At first blush, this sounds anti-sex and anti-woman. It’s not. The point of the passage is that these are the celibates who have been set aside entirely for God. They are purely and completely dedicated to Him. The word “holy” properly means “consecrated” or “dedicated or devoted to the service of God, the church, or religion.” It’s a thing given to God entirely. And the Jews recognized from the start that it was wrong to take a holy thing and use it for ordinary purposes.
Take the Ark of the Covenant, for example. The Glory of God overshadowed the Ark, and it was where God would visit His people in a unique way. It was therefore too holy to be touched (2 Samuel 6:6-7), much less used as a bookshelf. In saying that, we’re not saying anything against bookshelves. They’re perfectly good (as a nerd, I have a healthy respect for bookshelves). But we are recognizing that there’s a higher good at play, and that mingling the sacred and profane (in the literal sense of “unholy, not consecrated”). So it is with the Virgin Mary. St. Luke in particular presents her as the Ark of the New Covenant.

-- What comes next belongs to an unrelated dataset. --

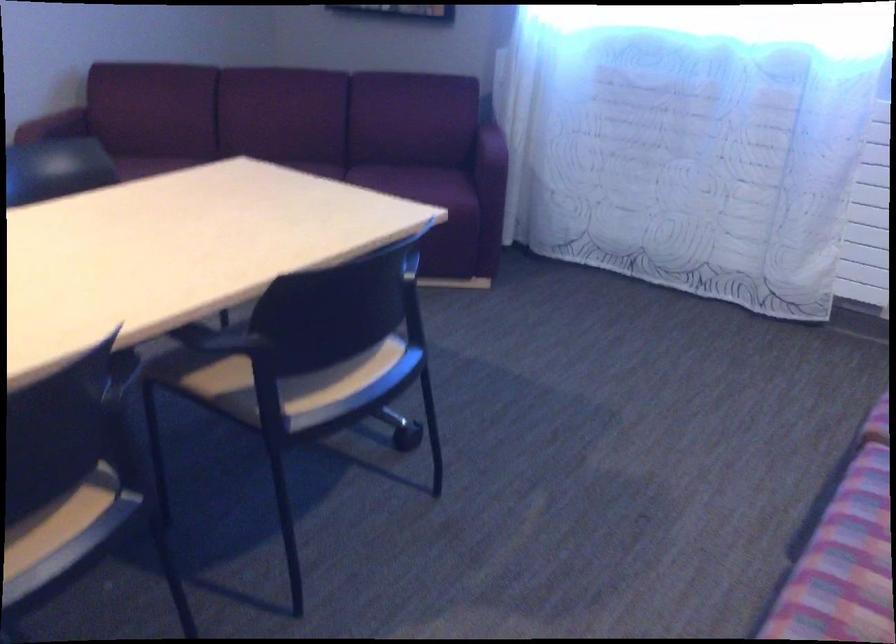
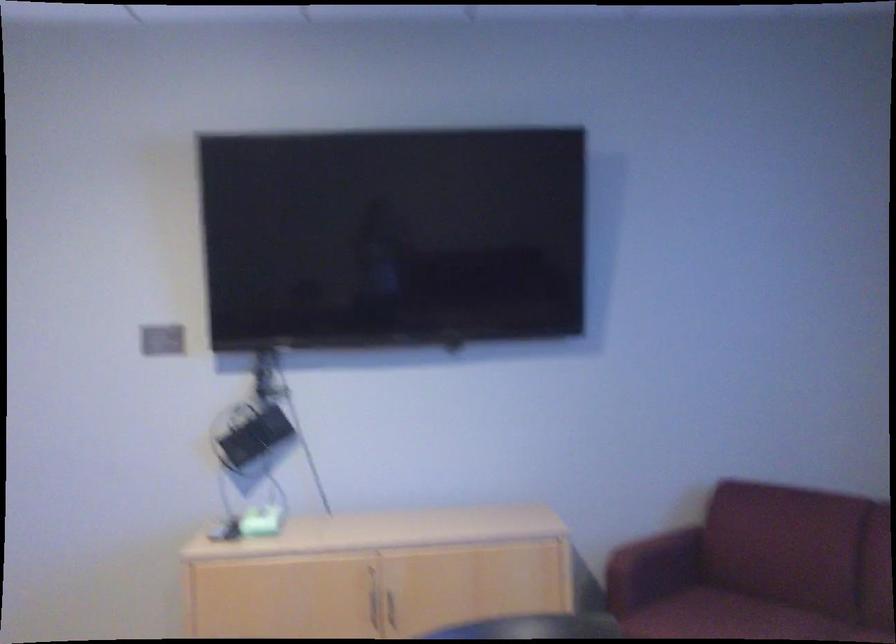
Locate, in the second image, the point that corresponds to [121,161] in the first image.

(722, 616)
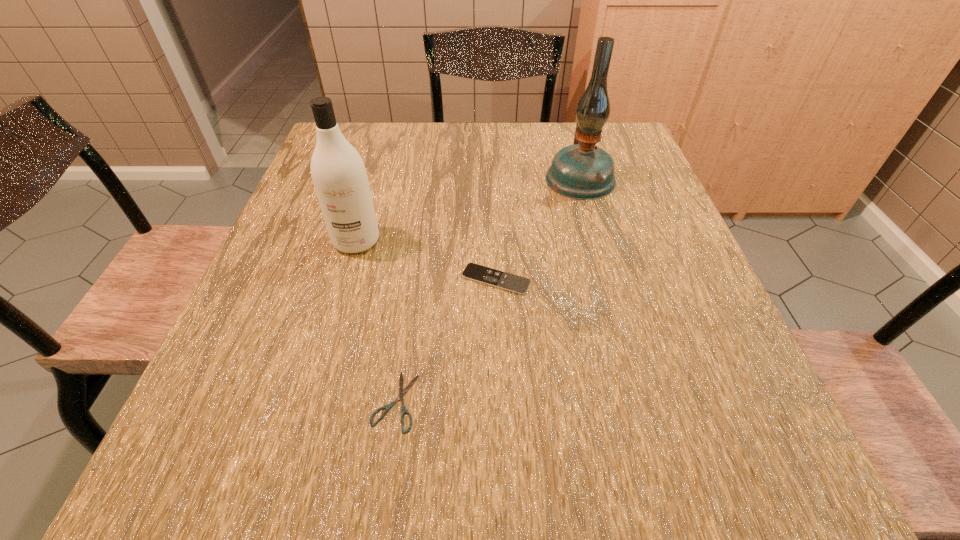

If the old Ark was too holy even to touch, how much more was the new Ark, Mary, bodily consecrated to God?
Returning to the 144,000, they are virgins because they’re consecrated to God. But their exterior, bodily consecration to God – their exterior holiness – was itself a sign of a more important, interior consecration. They were externally “undefiled” as a symbol of the fact that they were spiritually “spotless.” So it is with the Virgin Mary.
So to recap:
- Jesus and St. Paul present virginity as the highest state of life, above even marriage (which is itself good, and glorifies God).
- Virginity and celibacy are good because they permit the individual to focus entirely upon God.
- Heaven honors those whose exterior consecration to God, in the form of celibate virginity, manifested their interior consecration to God, spiritual spotlessness.
Given this, it makes sense both that (a) the Virgin Mary would be called to this sort of radical consecration, and that (b) Christians would care about Mary’s perpetual Virginity, and its connection to her sinlessness. She was given a unique role in salvation history. The life-giving Flesh of Christ was taken from her and God Himself was nourished in her womb. Unsurprisingly, we see Mary as radically consecrated to God both interiorly and exteriorly, physically and spiritually virginal.
And it’s possible to say all of this without in any way belittling the authentic good of marriage. Quite the contrary, the greater the good of marriage, the greater the good its voluntary renunciation for the sake of the Kingdom of God: just as the good of fasting presupposes the goodness of eating, the good of celibate virginity presupposes the goodness of marital intercourse.